CA Nancy, 6 février 2023, n° 21/03.031.

 

Le nombre de salariés concernés par l’inexécution d’un accord collectif est sans incidence sur le droit d’agir du syndicat

Dans les faits de l’espèce, avait été conclu un accord collectif relatif au processus de concertation et aux mesures d’accompagnement des réorganisations de l’entreprise. Estimant que la réorganisation engendrée était intervenue en violation des dispositions de l’accord collectif, plusieurs syndicats ont assigné deux sociétés devant les juges du fond aux fins d’obtenir le paiement de dommages-intérêts au titre de l’atteinte portée, selon eux, à l’intérêt collectif de la profession.

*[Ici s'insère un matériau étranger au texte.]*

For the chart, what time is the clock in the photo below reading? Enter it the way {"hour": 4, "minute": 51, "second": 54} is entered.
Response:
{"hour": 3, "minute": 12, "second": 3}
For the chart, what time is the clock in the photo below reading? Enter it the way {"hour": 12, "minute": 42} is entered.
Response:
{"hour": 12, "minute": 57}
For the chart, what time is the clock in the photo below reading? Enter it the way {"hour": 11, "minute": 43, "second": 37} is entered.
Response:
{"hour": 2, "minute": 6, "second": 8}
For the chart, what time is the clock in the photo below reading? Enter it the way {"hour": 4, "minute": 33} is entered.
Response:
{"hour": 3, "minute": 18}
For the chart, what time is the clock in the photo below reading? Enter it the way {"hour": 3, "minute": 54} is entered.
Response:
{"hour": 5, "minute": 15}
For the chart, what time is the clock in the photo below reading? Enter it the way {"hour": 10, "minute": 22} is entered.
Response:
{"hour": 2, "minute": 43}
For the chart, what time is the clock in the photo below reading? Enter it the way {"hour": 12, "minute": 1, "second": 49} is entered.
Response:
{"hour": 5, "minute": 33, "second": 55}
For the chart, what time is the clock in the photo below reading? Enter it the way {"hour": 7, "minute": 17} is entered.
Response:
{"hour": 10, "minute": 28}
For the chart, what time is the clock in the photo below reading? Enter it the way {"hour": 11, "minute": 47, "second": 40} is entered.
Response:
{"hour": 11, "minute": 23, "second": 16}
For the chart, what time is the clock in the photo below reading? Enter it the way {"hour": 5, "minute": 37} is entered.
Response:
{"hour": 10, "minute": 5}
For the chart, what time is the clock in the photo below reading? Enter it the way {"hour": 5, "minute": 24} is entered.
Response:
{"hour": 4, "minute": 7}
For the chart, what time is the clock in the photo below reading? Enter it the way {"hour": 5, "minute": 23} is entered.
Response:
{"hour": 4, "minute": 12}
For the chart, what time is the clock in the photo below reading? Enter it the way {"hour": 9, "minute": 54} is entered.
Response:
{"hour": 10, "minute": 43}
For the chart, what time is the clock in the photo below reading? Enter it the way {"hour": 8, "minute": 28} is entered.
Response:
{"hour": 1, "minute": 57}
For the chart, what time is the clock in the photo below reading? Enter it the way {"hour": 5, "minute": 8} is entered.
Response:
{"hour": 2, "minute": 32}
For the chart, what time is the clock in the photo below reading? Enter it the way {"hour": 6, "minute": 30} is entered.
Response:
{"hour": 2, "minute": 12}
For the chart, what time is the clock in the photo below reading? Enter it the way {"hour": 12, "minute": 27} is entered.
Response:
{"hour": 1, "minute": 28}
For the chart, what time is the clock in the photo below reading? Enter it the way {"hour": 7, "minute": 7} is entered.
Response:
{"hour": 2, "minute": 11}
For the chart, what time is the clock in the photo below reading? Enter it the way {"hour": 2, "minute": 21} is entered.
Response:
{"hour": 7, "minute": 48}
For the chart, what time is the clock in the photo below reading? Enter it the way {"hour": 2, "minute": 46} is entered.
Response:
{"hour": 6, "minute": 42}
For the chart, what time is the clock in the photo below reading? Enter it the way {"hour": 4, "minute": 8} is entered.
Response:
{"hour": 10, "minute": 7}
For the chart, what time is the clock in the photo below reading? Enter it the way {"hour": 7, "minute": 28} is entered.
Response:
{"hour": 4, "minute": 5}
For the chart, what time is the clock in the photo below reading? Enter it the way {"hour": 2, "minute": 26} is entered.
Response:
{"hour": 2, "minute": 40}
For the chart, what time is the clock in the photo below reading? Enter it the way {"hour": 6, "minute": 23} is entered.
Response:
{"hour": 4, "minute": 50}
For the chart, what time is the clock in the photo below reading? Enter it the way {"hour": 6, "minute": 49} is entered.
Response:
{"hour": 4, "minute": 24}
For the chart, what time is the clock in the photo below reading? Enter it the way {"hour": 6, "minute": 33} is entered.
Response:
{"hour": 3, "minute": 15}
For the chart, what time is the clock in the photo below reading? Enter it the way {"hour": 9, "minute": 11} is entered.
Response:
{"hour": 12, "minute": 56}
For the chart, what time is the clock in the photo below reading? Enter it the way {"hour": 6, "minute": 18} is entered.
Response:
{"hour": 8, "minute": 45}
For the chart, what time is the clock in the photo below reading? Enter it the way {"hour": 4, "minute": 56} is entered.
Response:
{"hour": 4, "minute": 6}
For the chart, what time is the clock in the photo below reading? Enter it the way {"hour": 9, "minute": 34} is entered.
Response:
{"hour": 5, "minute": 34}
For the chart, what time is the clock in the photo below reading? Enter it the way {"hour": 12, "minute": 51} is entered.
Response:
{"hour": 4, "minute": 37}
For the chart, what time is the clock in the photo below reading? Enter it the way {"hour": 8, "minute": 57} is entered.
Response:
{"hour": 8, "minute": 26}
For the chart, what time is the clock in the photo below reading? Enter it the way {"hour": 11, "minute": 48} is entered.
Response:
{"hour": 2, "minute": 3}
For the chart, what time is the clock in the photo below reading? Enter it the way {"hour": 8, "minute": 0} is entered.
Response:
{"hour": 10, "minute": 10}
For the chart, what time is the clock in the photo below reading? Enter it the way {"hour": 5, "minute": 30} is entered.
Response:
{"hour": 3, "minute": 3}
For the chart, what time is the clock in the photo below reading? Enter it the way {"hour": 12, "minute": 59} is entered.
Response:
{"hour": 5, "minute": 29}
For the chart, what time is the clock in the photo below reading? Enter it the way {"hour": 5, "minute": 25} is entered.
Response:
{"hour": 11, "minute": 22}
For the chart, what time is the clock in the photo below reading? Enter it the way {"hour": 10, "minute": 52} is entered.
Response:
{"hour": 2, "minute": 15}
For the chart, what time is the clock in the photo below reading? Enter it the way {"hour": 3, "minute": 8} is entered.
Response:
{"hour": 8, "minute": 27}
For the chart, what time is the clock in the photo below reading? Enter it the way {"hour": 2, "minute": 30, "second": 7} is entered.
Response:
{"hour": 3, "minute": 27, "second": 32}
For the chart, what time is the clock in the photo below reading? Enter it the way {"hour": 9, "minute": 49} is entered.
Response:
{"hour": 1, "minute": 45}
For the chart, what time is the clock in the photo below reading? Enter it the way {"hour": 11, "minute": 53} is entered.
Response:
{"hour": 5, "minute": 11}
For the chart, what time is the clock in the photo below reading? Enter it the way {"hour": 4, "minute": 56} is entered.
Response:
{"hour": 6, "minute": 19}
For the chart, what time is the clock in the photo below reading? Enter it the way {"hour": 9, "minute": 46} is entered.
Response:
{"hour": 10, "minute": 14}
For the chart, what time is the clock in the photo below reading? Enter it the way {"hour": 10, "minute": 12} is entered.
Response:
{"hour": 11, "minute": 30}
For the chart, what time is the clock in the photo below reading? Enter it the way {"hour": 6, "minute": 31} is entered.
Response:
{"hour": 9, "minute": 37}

Les deux sociétés mises en cause ont alors opposé une fin de non-recevoir tirée de l’absence d’intérêt à agir des syndicats, estimant qu’un faible nombre de salariés étaient concernés par les manquements allégués.

La Cour d’appel leur a donné raison et a déclaré irrecevable l’action des syndicats, estimant que, compte tenu du nombre de salariés concernés par cette violation, il n’était pas démontré que l’ensemble de la profession représentée par ces syndicats avait subi un préjudice, même indirect, résultant des manquements invoqués.

La Cour de cassation ne suit pas le raisonnement de la Cour d’appel et rappelle, au visa de l’article L. 2132-3 du Code du travail, que l’action introduite par un syndicat sur le fondement de cet article est recevable du seul fait que ladite action repose sur l’inexécution des dispositions d’une convention ou d’un accord collectif qui cause nécessairement un préjudice à l’intérêt collectif de la profession, la circonstance que seuls quelques salariés concernés par cette violation étant sans incidence sur le droit d’agir du syndicat.

Cass. soc., 15 févr. 2023, n° 21-22.030.

 

Saga Uber : Les contrats de partenariat qui lient les chauffeurs à la société Uber sont requalifiés en contrat de travail

Dans les faits de l’espèce, un chauffeur, qui était jusqu’ici lié à Uber par un contrat de partenariat, réclamait la requalification de sa relation avec les sociétés Uber BV et Uber France SAS en contrat de travail.

Le Conseil de Prud’hommes fait droit à sa demande et estime notamment qu’un lien de subordination est caractérisé, compte tenu :

  • Du système de géolocalisation : les juges du fond rappellent que la société ne se limite pas à obtenir la localisation du chauffeur et opère en réalité un contrôle du respect du parcours imposé ;
  • Du pouvoir de sanction : les juges du fond assimilent le mécanisme de déconnexion du chauffeur de la plateforme à la suite de trois refus de courses à une sanction à caractère pécuniaire qui oblige les chauffeurs à prendre toutes les propositions de courses ;
  • De l’appartenance des chauffeurs à un service organisé : les juges du fond observent que les chauffeurs ne peuvent pas fixer les tarifs et les conditions d’exercice de la prestation de transport, lesquels sont entièrement régis par Uber.

CPH Lyon, 20 janvier 2023, n° 20/00.746.